- League: Ice Hockey Superleague
- Sport: Ice hockey
- Benson & Hedges Cup: Manchester Storm
- League champions: Bracknell Bees
- Playoffs champions: London Knights
- Challenge Cup champions: Sheffield Steelers

Seasons
- 1998–992000–01

= 1999–2000 ISL season =

The 1999–2000 Ice Hockey Superleague season was the fourth season of the Sekonda Ice Hockey Superleague (ISL).

There were no changes in the teams from the 1998–99 season. However the league introduced a wage cap of £500,000 for this season.

==Benson & Hedges Cup==
The 1999 Benson & Hedges Cup consisted of the teams from the ISL and the teams from the British National League (BNL). The BNL teams were split into three groups of four teams (groups A, B and C) and the ISL teams were split into two groups of four teams (groups D and E). Each team played the other teams in the group once at home and away.

» GIVEN EXERCISE A
Transcribe the rows from the line containing "379, 1125, 404]" up to and including the line containing "text Combined inter".
The hockey season text above and the rows are independent of each other.

[Bounding box annotations]
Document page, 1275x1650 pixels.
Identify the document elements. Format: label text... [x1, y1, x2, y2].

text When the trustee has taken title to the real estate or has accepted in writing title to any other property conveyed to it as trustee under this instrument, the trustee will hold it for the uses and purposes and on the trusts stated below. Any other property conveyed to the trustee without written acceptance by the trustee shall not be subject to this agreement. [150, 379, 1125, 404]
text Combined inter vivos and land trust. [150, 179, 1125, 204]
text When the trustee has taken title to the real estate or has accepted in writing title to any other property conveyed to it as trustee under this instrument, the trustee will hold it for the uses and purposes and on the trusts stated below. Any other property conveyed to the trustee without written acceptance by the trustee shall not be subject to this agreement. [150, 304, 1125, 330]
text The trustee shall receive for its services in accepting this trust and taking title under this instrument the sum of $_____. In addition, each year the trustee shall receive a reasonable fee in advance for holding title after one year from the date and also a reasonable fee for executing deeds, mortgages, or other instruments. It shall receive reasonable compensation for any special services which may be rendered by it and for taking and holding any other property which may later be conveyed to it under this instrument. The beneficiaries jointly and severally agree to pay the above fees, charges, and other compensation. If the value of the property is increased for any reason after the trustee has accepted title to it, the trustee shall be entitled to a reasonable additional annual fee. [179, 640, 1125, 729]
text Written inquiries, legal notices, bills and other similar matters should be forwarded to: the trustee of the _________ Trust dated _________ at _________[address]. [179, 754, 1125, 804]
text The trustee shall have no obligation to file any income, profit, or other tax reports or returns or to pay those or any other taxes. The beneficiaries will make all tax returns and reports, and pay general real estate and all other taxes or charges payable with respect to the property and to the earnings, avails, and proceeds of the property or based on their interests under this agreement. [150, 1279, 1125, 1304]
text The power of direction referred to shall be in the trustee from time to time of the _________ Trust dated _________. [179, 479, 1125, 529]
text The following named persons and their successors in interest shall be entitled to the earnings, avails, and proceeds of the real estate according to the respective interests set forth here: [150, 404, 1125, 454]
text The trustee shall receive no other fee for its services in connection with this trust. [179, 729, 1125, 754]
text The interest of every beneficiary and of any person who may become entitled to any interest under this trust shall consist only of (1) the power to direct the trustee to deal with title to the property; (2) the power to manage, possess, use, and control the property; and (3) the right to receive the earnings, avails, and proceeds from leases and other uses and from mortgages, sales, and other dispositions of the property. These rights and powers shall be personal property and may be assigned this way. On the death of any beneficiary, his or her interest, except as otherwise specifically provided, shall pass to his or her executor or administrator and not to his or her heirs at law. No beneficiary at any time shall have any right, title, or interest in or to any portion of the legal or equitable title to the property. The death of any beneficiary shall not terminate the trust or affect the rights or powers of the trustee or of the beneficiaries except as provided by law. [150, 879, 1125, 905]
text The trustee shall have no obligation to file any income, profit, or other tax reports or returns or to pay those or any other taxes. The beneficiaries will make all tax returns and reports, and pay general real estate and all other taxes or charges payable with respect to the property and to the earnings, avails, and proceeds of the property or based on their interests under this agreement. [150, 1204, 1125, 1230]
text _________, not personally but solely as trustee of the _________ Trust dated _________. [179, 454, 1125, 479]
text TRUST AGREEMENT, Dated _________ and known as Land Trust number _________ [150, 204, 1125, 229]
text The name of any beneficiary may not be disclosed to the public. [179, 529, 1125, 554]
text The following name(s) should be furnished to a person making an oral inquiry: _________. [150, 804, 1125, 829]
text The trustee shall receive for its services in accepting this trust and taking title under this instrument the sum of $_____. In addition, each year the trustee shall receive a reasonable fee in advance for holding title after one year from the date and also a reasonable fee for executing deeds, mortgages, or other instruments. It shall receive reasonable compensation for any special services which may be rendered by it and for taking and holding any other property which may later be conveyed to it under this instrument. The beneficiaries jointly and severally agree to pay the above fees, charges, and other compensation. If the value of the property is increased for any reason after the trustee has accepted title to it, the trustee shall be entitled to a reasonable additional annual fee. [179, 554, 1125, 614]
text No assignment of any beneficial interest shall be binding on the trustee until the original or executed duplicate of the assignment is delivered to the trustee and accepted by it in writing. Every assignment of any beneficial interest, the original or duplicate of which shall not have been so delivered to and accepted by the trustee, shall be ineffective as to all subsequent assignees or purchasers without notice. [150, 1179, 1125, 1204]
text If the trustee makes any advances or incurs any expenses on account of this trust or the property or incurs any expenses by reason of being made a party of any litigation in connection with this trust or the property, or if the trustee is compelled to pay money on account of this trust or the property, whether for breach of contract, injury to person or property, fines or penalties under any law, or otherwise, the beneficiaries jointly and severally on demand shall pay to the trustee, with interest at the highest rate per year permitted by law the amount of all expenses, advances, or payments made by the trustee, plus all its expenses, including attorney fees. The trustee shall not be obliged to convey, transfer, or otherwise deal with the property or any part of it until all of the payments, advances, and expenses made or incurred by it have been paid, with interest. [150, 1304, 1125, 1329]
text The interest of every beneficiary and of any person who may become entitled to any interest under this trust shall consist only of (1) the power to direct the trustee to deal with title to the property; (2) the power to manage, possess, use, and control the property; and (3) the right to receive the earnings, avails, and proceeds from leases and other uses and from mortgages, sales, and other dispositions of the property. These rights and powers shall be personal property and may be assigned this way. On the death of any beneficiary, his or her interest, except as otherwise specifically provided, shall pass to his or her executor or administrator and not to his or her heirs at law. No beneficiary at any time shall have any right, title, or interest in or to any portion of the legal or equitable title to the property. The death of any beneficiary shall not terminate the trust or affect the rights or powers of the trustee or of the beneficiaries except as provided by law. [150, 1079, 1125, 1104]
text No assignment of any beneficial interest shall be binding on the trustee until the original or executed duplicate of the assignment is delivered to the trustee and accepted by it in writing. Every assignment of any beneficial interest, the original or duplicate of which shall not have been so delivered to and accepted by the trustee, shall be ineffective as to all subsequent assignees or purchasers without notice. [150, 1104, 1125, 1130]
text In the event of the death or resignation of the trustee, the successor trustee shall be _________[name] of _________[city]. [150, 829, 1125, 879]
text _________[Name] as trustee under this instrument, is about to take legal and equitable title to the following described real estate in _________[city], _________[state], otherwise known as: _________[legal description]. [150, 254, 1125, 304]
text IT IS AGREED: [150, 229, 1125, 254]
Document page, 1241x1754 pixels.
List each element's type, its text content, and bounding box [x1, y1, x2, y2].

» GIVEN EXERCISE B
Translate the sentence "There were no changes in the teams from the 1998–99 season." from the hockey season text into Spanish.

» EXPECTED OUTPUT A
text When the trustee has taken title to the real estate or has accepted in writing title to any other property conveyed to it as trustee under this instrument, the trustee will hold it for the uses and purposes and on the trusts stated below. Any other property conveyed to the trustee without written acceptance by the trustee shall not be subject to this agreement. [150, 379, 1125, 404]
text Combined inter vivos and land trust. [150, 179, 1125, 204]

» EXPECTED OUTPUT B
No hubo cambios en los equipos con respecto a la temporada 1998–99.